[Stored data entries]
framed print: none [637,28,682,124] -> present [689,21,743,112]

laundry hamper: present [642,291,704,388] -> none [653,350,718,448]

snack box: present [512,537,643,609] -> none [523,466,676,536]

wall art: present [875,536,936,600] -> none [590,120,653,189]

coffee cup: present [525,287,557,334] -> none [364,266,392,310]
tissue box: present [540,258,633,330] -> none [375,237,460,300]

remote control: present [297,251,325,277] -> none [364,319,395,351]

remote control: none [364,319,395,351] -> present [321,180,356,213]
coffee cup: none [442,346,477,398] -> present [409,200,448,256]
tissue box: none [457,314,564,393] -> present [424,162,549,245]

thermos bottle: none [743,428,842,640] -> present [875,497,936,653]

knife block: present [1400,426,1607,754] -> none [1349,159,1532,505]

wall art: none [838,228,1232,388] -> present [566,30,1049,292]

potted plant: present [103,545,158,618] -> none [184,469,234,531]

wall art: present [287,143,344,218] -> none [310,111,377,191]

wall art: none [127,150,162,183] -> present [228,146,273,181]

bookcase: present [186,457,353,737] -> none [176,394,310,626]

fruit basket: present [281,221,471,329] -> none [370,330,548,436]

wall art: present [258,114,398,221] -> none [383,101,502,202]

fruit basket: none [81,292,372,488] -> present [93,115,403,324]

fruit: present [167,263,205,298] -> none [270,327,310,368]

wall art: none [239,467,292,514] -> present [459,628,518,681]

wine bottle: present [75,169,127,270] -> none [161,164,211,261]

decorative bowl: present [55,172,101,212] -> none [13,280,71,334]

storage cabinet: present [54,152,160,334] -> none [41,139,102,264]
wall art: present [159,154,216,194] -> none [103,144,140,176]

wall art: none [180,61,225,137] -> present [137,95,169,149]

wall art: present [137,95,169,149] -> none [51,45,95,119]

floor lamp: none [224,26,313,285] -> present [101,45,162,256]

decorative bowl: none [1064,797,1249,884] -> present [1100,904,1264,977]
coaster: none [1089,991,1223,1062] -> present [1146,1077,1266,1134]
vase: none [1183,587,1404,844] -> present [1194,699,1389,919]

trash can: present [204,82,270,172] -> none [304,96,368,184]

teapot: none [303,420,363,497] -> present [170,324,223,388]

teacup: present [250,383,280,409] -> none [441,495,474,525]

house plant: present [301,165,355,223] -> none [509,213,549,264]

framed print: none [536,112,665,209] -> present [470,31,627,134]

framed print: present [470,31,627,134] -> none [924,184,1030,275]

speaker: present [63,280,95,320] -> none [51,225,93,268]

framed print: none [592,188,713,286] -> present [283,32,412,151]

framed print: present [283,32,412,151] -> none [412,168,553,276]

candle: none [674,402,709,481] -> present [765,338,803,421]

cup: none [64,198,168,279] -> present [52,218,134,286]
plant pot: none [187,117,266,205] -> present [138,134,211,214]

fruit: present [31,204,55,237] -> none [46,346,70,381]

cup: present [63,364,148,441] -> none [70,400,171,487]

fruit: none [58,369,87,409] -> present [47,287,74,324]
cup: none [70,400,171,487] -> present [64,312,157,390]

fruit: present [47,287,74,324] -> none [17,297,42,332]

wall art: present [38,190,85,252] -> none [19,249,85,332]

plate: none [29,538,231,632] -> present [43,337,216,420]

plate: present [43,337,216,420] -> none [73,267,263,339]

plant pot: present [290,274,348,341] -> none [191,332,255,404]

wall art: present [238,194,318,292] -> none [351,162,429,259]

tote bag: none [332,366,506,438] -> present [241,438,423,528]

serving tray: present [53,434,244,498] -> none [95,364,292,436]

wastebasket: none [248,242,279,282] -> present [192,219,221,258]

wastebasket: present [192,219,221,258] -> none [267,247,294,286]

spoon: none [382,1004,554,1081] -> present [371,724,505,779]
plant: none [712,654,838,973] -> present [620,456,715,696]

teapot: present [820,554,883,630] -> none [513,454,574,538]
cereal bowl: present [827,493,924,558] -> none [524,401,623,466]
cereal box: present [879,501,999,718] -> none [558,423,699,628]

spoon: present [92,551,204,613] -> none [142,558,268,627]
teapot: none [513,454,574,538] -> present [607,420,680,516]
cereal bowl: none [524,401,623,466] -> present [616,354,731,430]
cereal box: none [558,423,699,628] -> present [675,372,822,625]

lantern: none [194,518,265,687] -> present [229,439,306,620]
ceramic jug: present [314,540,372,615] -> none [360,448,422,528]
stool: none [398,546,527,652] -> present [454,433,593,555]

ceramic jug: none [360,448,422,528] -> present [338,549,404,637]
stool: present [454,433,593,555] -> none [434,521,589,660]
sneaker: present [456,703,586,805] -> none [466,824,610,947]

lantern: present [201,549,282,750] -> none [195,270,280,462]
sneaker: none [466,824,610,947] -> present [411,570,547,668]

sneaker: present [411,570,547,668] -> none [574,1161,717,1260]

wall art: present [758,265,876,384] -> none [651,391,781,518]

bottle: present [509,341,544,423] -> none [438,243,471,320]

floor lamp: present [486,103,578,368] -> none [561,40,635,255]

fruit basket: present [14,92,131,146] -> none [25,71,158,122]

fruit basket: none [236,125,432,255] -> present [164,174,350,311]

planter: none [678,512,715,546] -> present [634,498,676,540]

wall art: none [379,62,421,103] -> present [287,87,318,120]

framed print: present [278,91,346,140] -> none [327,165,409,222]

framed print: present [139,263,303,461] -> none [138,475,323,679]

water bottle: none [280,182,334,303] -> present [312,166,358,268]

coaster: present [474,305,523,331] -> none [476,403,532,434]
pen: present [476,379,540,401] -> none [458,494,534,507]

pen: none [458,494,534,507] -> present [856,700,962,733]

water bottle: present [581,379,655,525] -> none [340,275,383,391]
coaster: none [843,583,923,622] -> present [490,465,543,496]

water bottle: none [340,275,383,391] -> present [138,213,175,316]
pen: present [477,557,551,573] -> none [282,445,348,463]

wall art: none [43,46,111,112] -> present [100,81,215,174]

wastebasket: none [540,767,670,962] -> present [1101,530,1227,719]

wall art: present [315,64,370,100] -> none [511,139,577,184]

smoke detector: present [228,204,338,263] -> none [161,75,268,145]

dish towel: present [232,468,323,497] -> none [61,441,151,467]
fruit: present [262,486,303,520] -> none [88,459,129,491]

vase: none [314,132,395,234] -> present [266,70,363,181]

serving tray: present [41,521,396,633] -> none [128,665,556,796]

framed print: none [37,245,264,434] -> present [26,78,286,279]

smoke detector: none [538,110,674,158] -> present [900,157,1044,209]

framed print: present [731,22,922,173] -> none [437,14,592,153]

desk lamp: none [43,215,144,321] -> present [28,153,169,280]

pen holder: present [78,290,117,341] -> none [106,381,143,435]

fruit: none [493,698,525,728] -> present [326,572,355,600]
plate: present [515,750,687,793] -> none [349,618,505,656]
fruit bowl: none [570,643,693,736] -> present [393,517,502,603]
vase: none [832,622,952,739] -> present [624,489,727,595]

### PROBLEM DESCRIPTION
Write out every record verbatim.

### FINISHED EXERCISE
framed print: none [637,28,682,124] -> present [689,21,743,112]

laundry hamper: present [642,291,704,388] -> none [653,350,718,448]

snack box: present [512,537,643,609] -> none [523,466,676,536]

wall art: present [875,536,936,600] -> none [590,120,653,189]

coffee cup: present [525,287,557,334] -> none [364,266,392,310]
tissue box: present [540,258,633,330] -> none [375,237,460,300]

remote control: present [297,251,325,277] -> none [364,319,395,351]

remote control: none [364,319,395,351] -> present [321,180,356,213]
coffee cup: none [442,346,477,398] -> present [409,200,448,256]
tissue box: none [457,314,564,393] -> present [424,162,549,245]

thermos bottle: none [743,428,842,640] -> present [875,497,936,653]

knife block: present [1400,426,1607,754] -> none [1349,159,1532,505]

wall art: none [838,228,1232,388] -> present [566,30,1049,292]

potted plant: present [103,545,158,618] -> none [184,469,234,531]

wall art: present [287,143,344,218] -> none [310,111,377,191]

wall art: none [127,150,162,183] -> present [228,146,273,181]

bookcase: present [186,457,353,737] -> none [176,394,310,626]

fruit basket: present [281,221,471,329] -> none [370,330,548,436]

wall art: present [258,114,398,221] -> none [383,101,502,202]

fruit basket: none [81,292,372,488] -> present [93,115,403,324]

fruit: present [167,263,205,298] -> none [270,327,310,368]

wall art: none [239,467,292,514] -> present [459,628,518,681]

wine bottle: present [75,169,127,270] -> none [161,164,211,261]

decorative bowl: present [55,172,101,212] -> none [13,280,71,334]

storage cabinet: present [54,152,160,334] -> none [41,139,102,264]
wall art: present [159,154,216,194] -> none [103,144,140,176]

wall art: none [180,61,225,137] -> present [137,95,169,149]

wall art: present [137,95,169,149] -> none [51,45,95,119]

floor lamp: none [224,26,313,285] -> present [101,45,162,256]

decorative bowl: none [1064,797,1249,884] -> present [1100,904,1264,977]
coaster: none [1089,991,1223,1062] -> present [1146,1077,1266,1134]
vase: none [1183,587,1404,844] -> present [1194,699,1389,919]

trash can: present [204,82,270,172] -> none [304,96,368,184]

teapot: none [303,420,363,497] -> present [170,324,223,388]

teacup: present [250,383,280,409] -> none [441,495,474,525]

house plant: present [301,165,355,223] -> none [509,213,549,264]

framed print: none [536,112,665,209] -> present [470,31,627,134]

framed print: present [470,31,627,134] -> none [924,184,1030,275]

speaker: present [63,280,95,320] -> none [51,225,93,268]

framed print: none [592,188,713,286] -> present [283,32,412,151]

framed print: present [283,32,412,151] -> none [412,168,553,276]

candle: none [674,402,709,481] -> present [765,338,803,421]

cup: none [64,198,168,279] -> present [52,218,134,286]
plant pot: none [187,117,266,205] -> present [138,134,211,214]

fruit: present [31,204,55,237] -> none [46,346,70,381]

cup: present [63,364,148,441] -> none [70,400,171,487]

fruit: none [58,369,87,409] -> present [47,287,74,324]
cup: none [70,400,171,487] -> present [64,312,157,390]

fruit: present [47,287,74,324] -> none [17,297,42,332]

wall art: present [38,190,85,252] -> none [19,249,85,332]

plate: none [29,538,231,632] -> present [43,337,216,420]

plate: present [43,337,216,420] -> none [73,267,263,339]

plant pot: present [290,274,348,341] -> none [191,332,255,404]

wall art: present [238,194,318,292] -> none [351,162,429,259]

tote bag: none [332,366,506,438] -> present [241,438,423,528]

serving tray: present [53,434,244,498] -> none [95,364,292,436]

wastebasket: none [248,242,279,282] -> present [192,219,221,258]

wastebasket: present [192,219,221,258] -> none [267,247,294,286]

spoon: none [382,1004,554,1081] -> present [371,724,505,779]
plant: none [712,654,838,973] -> present [620,456,715,696]

teapot: present [820,554,883,630] -> none [513,454,574,538]
cereal bowl: present [827,493,924,558] -> none [524,401,623,466]
cereal box: present [879,501,999,718] -> none [558,423,699,628]

spoon: present [92,551,204,613] -> none [142,558,268,627]
teapot: none [513,454,574,538] -> present [607,420,680,516]
cereal bowl: none [524,401,623,466] -> present [616,354,731,430]
cereal box: none [558,423,699,628] -> present [675,372,822,625]

lantern: none [194,518,265,687] -> present [229,439,306,620]
ceramic jug: present [314,540,372,615] -> none [360,448,422,528]
stool: none [398,546,527,652] -> present [454,433,593,555]

ceramic jug: none [360,448,422,528] -> present [338,549,404,637]
stool: present [454,433,593,555] -> none [434,521,589,660]
sneaker: present [456,703,586,805] -> none [466,824,610,947]

lantern: present [201,549,282,750] -> none [195,270,280,462]
sneaker: none [466,824,610,947] -> present [411,570,547,668]

sneaker: present [411,570,547,668] -> none [574,1161,717,1260]

wall art: present [758,265,876,384] -> none [651,391,781,518]

bottle: present [509,341,544,423] -> none [438,243,471,320]

floor lamp: present [486,103,578,368] -> none [561,40,635,255]

fruit basket: present [14,92,131,146] -> none [25,71,158,122]

fruit basket: none [236,125,432,255] -> present [164,174,350,311]

planter: none [678,512,715,546] -> present [634,498,676,540]

wall art: none [379,62,421,103] -> present [287,87,318,120]

framed print: present [278,91,346,140] -> none [327,165,409,222]

framed print: present [139,263,303,461] -> none [138,475,323,679]

water bottle: none [280,182,334,303] -> present [312,166,358,268]

coaster: present [474,305,523,331] -> none [476,403,532,434]
pen: present [476,379,540,401] -> none [458,494,534,507]

pen: none [458,494,534,507] -> present [856,700,962,733]

water bottle: present [581,379,655,525] -> none [340,275,383,391]
coaster: none [843,583,923,622] -> present [490,465,543,496]

water bottle: none [340,275,383,391] -> present [138,213,175,316]
pen: present [477,557,551,573] -> none [282,445,348,463]

wall art: none [43,46,111,112] -> present [100,81,215,174]

wastebasket: none [540,767,670,962] -> present [1101,530,1227,719]

wall art: present [315,64,370,100] -> none [511,139,577,184]

smoke detector: present [228,204,338,263] -> none [161,75,268,145]

dish towel: present [232,468,323,497] -> none [61,441,151,467]
fruit: present [262,486,303,520] -> none [88,459,129,491]

vase: none [314,132,395,234] -> present [266,70,363,181]

serving tray: present [41,521,396,633] -> none [128,665,556,796]

framed print: none [37,245,264,434] -> present [26,78,286,279]

smoke detector: none [538,110,674,158] -> present [900,157,1044,209]

framed print: present [731,22,922,173] -> none [437,14,592,153]

desk lamp: none [43,215,144,321] -> present [28,153,169,280]

pen holder: present [78,290,117,341] -> none [106,381,143,435]

fruit: none [493,698,525,728] -> present [326,572,355,600]
plate: present [515,750,687,793] -> none [349,618,505,656]
fruit bowl: none [570,643,693,736] -> present [393,517,502,603]
vase: none [832,622,952,739] -> present [624,489,727,595]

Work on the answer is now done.